Burke’s personal relationship with Wolfe soon sours; he’s a philanderer and domestic abuser. However she’s forced to stay married to him as he controls their business partnership. Things get more complicated when it becomes apparent that the younger Wolfe might be the man to mend her broken heart. Nonetheless, she continues from triumph to triumph, building an empire with Wolfe and dragging her family up from abject poverty. When an impasse is reached and Burke has to start over almost from nothing, there’s never any doubt she’s capable of rising up again.
Avildsen attempts to present this as a galvanizing story of a hero. However, despite the time frame in which it’s set, there’s nary a mention of the socio-economic history of that era. Burke is presented as poor but the Great Depression is never mentioned, nor World War II. The only historical reference is to civil rights, to add more righteousness to Burke by presenting her as a trailblazer who opened her league to African American women. This could all be well and true, but the earnest way the issue is presented, by having a character literally say that she’s “breaking walls,” makes it all seem rather forced.
That earnestness, which mars the whole script, also manifests in Rickards’ lead performance. She gives Burke the requisite bright-eyed enthusiasm that makes her believable as a resolute athlete. However, she never varies the performance, even as Burke grows up and faces many emotional setbacks. Rickards maintains the same eagerness in her face whether Burke is fighting in the ring, determined to recover from Wolfe’s abuse, or facing the romantic dilemma of falling in love with her son-in-law.
Most of the rest of the cast coasts through well enough, but do not give any distinctive performances. On the other hand, Woll, as the tragic wrestler Gladys Killem, manages to chart a believable character arc from passionate innocence to resigned surrender.
In the many wrestling matches, Avildsen keeps cutting from the ring to the audience. There’s little girls looking up to Burke, spectators showing their passion for one wrestler or hostility to another. However, all the extras seem to have the same beaming look on their faces, as if they’ve been given the same note of how to stare down the lens, undercutting any tension from the fights.
Additionally, Andrew Strahorn’s overlit cinematography makes all the venues look the same, whether dingy or glamorous. Some scenes end oddly, with a lingering shot that leads to a slow fade out to black. That might be signifying that the audience needs to pay attention to what happened, or that what has transpired marks a turning point. Whatever it is, it’s a distracting gimmick.
Avildsen fares better with another technique: using the wrestling match announcer as narrator to inform the audience of what’s happening during and after a match. That seems natural to the story and pushes the narrative forward in an organic way. There’s a jarring note in the epilogue intertitles, which state that Wolfe, who has been presented thus far as an abuser, as a pioneer in female wrestling. It’s a muddled storytelling note, as if the filmmakers did not want to offend anyone. This is the same notion that makes this more of a hagiographic portrait than a truly thoughtful biographical film.

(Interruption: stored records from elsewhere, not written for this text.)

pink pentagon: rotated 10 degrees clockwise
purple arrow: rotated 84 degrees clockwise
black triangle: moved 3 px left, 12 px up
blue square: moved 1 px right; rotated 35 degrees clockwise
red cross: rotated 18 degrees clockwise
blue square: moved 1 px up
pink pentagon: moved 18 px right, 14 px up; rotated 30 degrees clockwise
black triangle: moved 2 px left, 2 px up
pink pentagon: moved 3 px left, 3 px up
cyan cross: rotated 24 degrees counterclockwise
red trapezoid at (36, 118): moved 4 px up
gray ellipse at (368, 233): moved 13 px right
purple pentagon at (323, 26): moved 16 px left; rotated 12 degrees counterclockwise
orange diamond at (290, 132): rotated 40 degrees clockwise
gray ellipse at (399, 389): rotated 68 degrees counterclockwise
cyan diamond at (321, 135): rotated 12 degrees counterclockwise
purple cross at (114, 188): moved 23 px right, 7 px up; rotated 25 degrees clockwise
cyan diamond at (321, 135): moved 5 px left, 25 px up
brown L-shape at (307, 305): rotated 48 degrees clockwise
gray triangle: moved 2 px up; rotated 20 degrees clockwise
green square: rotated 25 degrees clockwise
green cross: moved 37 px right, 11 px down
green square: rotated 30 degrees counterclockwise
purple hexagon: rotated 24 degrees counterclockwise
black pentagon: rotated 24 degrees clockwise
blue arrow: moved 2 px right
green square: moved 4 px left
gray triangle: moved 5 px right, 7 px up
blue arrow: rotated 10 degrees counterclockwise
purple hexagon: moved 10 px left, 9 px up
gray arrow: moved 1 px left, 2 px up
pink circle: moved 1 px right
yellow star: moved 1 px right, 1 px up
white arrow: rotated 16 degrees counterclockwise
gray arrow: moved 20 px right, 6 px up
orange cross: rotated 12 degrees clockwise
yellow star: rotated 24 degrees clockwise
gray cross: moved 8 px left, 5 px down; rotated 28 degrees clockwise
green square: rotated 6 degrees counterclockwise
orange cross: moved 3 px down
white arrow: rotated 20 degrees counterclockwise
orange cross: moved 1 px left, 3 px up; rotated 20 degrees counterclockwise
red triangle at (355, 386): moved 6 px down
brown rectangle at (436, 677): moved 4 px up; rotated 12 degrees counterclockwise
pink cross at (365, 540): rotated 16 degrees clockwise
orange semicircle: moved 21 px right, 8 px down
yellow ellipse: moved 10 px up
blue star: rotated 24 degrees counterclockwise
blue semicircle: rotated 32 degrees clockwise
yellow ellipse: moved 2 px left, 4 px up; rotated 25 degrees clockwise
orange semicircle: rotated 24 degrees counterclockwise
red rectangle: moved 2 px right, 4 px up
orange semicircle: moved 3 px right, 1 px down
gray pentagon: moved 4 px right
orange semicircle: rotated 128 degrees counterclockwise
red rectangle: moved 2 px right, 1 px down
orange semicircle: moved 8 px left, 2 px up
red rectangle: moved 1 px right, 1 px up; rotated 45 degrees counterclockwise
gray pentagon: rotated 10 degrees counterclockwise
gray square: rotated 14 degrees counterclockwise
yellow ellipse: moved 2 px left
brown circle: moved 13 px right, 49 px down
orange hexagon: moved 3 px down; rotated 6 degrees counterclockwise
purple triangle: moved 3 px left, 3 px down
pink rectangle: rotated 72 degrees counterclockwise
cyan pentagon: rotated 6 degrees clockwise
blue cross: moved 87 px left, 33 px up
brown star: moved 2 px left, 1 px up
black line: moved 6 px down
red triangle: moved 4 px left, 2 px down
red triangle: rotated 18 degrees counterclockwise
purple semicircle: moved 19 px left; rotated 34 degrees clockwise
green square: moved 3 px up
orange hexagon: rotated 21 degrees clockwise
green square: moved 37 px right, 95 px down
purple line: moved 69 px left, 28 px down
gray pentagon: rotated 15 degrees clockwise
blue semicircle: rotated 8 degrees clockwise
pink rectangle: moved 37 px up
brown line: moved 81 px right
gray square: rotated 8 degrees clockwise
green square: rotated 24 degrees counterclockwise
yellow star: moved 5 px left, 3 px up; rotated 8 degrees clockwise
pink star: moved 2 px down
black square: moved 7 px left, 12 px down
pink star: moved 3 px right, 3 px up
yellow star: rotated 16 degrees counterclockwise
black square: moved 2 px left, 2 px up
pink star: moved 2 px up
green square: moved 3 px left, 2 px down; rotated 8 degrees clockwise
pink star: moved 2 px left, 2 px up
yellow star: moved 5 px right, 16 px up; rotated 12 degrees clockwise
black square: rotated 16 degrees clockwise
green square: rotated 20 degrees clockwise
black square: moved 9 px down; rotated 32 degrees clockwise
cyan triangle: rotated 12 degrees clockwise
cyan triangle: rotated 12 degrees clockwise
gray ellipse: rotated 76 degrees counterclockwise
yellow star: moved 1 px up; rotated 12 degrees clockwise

At a running time of more than two hours, “Queen of the Ring” becomes a self-serious, solemn slog. The filmmakers think Burke’s life is worth documenting, however this all-excellence, no-foibles look at her life does not render her a believable person. Despite being a sports melodrama, the filmmaking fails to distinguish either components, stylistically or narratively. “Queen of the Ring” is more of a montage of the highlights of Burke’s illustrious life, rather than an entertaining film.